Outside, on the surging pavements, a small boy cried: ‘Paper! Evenin’ paper!’ Then seductively: ’Kargus!’
‘What?’ I said, thinking my ears had cheated me.
‘Dekko! Kargus!’ said he. (’Look here! Paper!’)
‘Why on earth d’you say that?’
‘Because the men like it,’ he replied, and slapped an evening paper (no change for a penny) into the hand of a man in a helmet.
Who shall say that the English are not adaptable?
The car swam bonnet-deep through a mile of troops; and a mile up the road one could hear the deep hum of all those crowded streets that the cathedral bells were chiming over. It was only one small block of Anglo-India getting ready to take its place in the all-devouring Line.
SCREW-GUNS
An hour later at —— (Shall we ever be able to name people and places outright again?) the wind brought up one whiff—one unmistakable whiff—of ghi.
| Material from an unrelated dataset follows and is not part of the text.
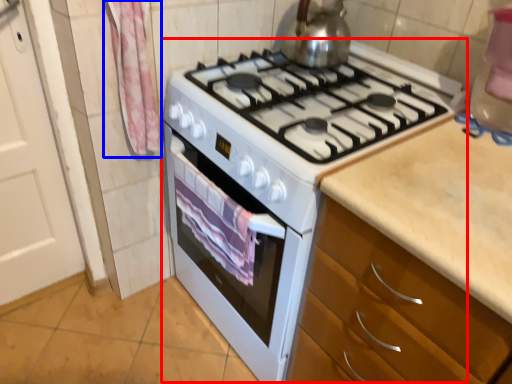
Question: Which object appears closest to the camera in this image, appliance (highlighted by a red box) or curtain (highlighted by a blue box)?

Choices:
 (A) appliance
 (B) curtain

Answer: (A)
Somewhere among the English pines that, for the moment, pretended to be the lower slopes of the Dun, there were native troops. A mule squealed in the dark and set off half-a-dozen others. It was screw-guns—batteries of them, waiting their turn also at the game. Morning showed them in their immaculate lines as though they had just marched in from Jutogh—little, low guns with their ammunition; very big English gunners in disengaged attitudes which, nevertheless, did not encourage stray civilians to poke and peer into things; and the native drivers all busied over their charges. True, the wind was bitter, and many of the drivers had tied up their heads, but so one does at Quetta in the cold weather—not to mention Peshawur—and, said a naik of drivers: ‘It is not the cold for which we have no liking. It is the wet. The English air is good, but water falls at all seasons. Yet notwithstanding, we of this battery (and, oh, the pride men can throw into a mere number!) have not lost one mule. Neither at sea nor on land have we one lost. That can be shown, sahib.’
Then one heard the deep racking tobacco-cough in the lee of a tent where four or five men—Kangra folk by the look of them—were drinking tobacco out of a cow’s horn. Their own country’s tobacco, be sure, for English tobacco.... But there was no need to explain. Who would have dreamed to smell bazar-tobacco on a south country golf links?